Israeli-American cancer research scientist

Ze’ev Ronai (זאב רונאי) is an Israeli-American cancer research scientist and Director of the Institute for Translational Research at Cedars Sinai Medical Center in Los Angeles, US.

==Education==
Ze’ev Ronai was born in Haifa in 1956. He attended Hugim High School in Haifa, and received his B.S. (Biology) and Ph.D. (Immunology) from the Hebrew University of Jerusalem.

==Research ==
Ronai's studies provide new fundamental understanding for the role and function of epigenetic components (transcription factor and ubiquitin ligases) in cancer. Early in his career he developed a sensitive PCR approach to detect mutant Ras oncogene in normal appearing tissues.

Later on, his studies provided the foundation for the rewired signaling in cancer, by demonstrating the important role of protein subcellular localization in its oncogenic function and by establishing the function of ubiquitin ligases in key cellular processes (i.e. hypoxia, unfolded protein response, mitochondrial dynamics, anti-tumor immunity) and their critical contribution to development, progression, and therapy resistance of prostate and breast cancers and melanoma. He developed SBI-756, a small molecule inhibitor, which targets the translation initiation complex, inhibiting melanoma and lymphoid tumors. Ze’ev Ronai published close to 300 peer-reviewed publications, reflected in over 20,000 citations.

Following post doctoral training with I.B. Weinstein at Columbia University, Ronai began his independent career on the campus of the New York Medical College, followed by tenure at Mount Sinai School of Medicine in NY. He joined Sanford Burnham Prebys Medical Discovery Institute in 2004 where he served as Program Director, Scientific Director, Deputy and later the Director of the NCI designated basic cancer center. In 2024 he relocated to Cedars Sinai in LA, where he establishes the Institute for Translational Research.

• _ASSIGNMENT_:
In the text about Ze'ev Ronai, what is the name of the small molecule inhibitor he developed? The records are separate material, unrelated to the text about Ze'ev Ronai.

• _RECORDS SUPPLIED_:
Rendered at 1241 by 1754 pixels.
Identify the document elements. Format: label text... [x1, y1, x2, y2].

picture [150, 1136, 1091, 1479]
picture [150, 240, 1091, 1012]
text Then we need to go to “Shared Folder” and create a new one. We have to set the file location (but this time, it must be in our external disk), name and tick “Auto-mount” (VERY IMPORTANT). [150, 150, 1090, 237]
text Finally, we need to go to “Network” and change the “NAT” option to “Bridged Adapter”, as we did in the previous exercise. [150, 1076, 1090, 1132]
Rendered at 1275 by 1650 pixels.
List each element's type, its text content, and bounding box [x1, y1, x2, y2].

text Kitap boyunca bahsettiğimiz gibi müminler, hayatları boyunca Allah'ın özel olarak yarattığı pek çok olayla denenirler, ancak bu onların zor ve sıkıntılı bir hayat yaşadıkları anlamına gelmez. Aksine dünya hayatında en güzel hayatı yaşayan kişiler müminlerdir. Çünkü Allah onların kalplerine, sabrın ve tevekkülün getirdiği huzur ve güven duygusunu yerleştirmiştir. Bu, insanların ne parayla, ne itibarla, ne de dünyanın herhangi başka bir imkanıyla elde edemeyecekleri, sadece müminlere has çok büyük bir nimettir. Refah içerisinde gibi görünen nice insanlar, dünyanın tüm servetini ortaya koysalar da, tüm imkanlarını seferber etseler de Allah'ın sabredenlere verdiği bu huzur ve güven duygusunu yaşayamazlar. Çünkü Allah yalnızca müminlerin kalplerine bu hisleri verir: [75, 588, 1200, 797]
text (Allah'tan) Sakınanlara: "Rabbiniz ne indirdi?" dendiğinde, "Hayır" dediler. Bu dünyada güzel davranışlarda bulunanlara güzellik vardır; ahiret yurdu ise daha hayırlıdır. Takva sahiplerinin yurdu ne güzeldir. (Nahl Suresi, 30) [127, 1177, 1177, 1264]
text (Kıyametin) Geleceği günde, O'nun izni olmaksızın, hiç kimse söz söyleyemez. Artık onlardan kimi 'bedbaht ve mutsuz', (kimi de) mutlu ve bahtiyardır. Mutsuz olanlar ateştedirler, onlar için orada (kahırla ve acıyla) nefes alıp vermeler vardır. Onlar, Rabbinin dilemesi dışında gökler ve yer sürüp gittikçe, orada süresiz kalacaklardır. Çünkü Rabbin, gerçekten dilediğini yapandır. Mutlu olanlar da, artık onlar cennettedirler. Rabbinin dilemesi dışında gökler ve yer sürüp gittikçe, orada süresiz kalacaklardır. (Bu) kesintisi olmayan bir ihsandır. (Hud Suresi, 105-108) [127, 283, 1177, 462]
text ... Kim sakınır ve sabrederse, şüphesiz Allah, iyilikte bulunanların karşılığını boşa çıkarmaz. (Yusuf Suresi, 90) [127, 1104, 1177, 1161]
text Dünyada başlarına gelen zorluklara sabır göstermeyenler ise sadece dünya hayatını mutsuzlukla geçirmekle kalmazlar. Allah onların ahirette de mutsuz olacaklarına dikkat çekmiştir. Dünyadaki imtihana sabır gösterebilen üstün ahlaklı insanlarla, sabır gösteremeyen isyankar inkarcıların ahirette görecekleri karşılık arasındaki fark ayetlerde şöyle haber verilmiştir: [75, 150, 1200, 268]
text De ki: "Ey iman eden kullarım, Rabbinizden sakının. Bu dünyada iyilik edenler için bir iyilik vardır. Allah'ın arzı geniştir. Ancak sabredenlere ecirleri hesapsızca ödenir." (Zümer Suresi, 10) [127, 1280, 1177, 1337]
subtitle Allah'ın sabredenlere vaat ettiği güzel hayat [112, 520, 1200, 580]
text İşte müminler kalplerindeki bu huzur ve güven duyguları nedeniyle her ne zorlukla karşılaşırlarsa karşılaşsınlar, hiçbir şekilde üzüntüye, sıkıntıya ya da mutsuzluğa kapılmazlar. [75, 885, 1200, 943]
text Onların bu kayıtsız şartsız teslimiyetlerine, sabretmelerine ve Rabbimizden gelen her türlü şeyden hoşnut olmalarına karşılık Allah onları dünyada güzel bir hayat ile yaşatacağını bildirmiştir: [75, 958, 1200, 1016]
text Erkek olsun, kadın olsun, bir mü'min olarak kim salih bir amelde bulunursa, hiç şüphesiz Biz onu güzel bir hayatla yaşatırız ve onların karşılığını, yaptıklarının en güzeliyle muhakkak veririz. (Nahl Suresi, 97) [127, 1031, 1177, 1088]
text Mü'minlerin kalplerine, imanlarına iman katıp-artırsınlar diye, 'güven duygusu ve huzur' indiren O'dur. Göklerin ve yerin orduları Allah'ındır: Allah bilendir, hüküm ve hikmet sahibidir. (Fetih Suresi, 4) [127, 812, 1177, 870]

• _RESPONSE TO THE EXERCISE_:
SBI-756